Roderick E. Jackson is a second generation Black Chicagolander and PhD student in the African American Studies Department at UC Berkeley. His doctoral research explores race, class, and gender through an interrogation of the value of Black, male labor within a post-industrial context in peri-urban cities. Focusing on Gary—the former steel capital of the United States in the wake of the Great Recession of 2008—his work investigates how Black working-class men build community within hyper-masculine spaces of socioeconomic marginalization. Roderick is the principal photographer for Black Chicagoland utilizing visual ethnography through a multi-modal approach to thicken our understanding of Black life across the Chicago Metropolitan Area. He has worked as an event photographer for SFMOMA, Mount Holyoke College, and UC Berkeley.
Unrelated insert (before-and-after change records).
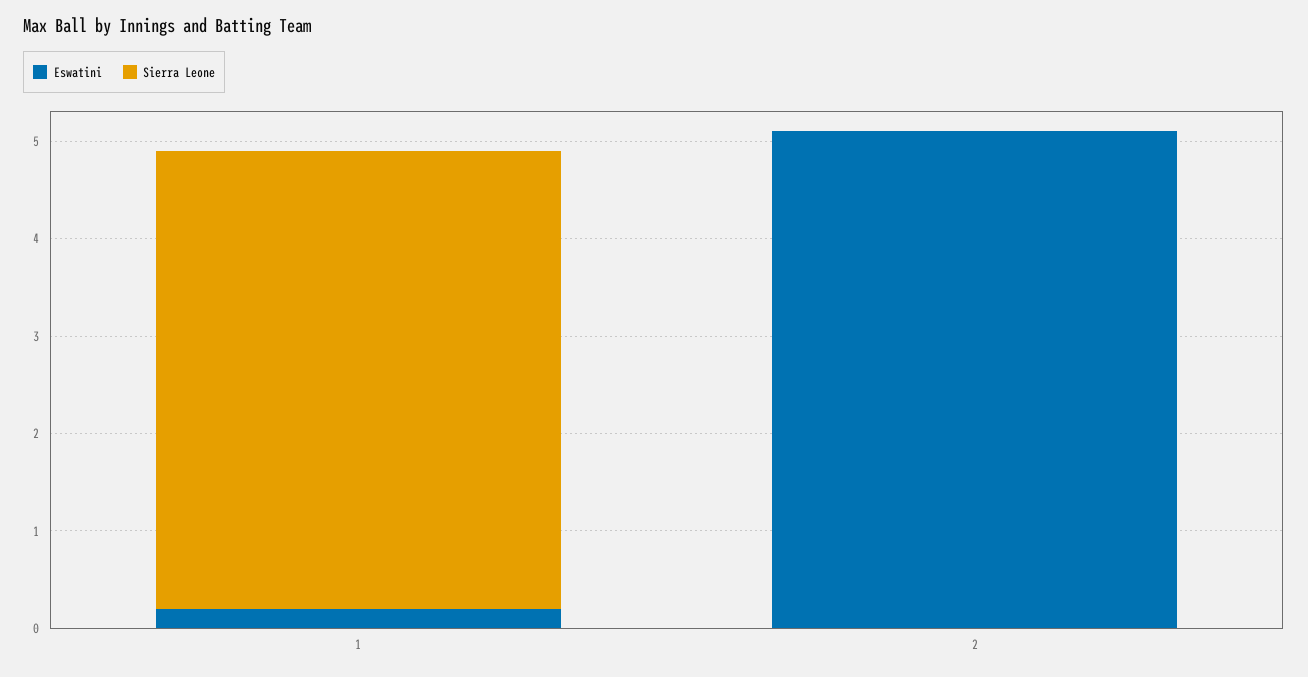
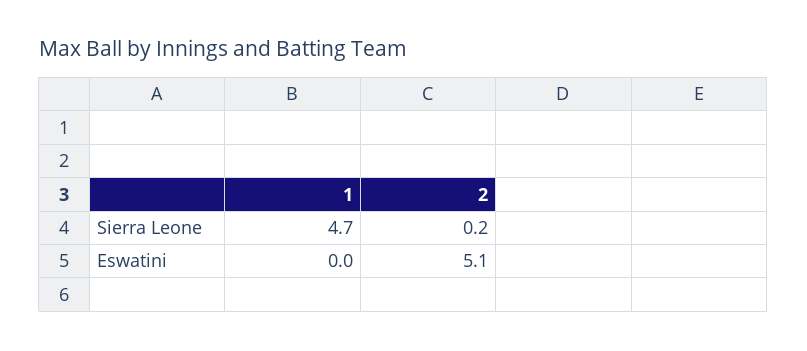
  {
    "Eswatini": {
-     "1": 0.2,
+     "1": 0,
      "2": 5.1
    },
    "Sierra Leone": {
      "1": 4.7,
-     "2": 0
+     "2": 0.2
    }
  }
Roderick is also a musician, producer, and composer who is part of the Grammy certified production duo Tensei with Chris Kramer. Tensei has worked with J Ivy, Bilal, Georgia Anne Muldrow, Brandee Younger, and Makaya McCraven and has been featured on television shows South Side on HBO Max and The Blacklist on NBC. Click here to check out Tensei’s music on Spotify. Roderick also produced the Chicago hip hop classic, “Dennehy” by Serengeti and works as a solo producer, writer, and composer with Sony | KPM Music. Roderick graduated cum laude from the University of Massachusetts, Amherst with a bachelor’s degree in Anthropology.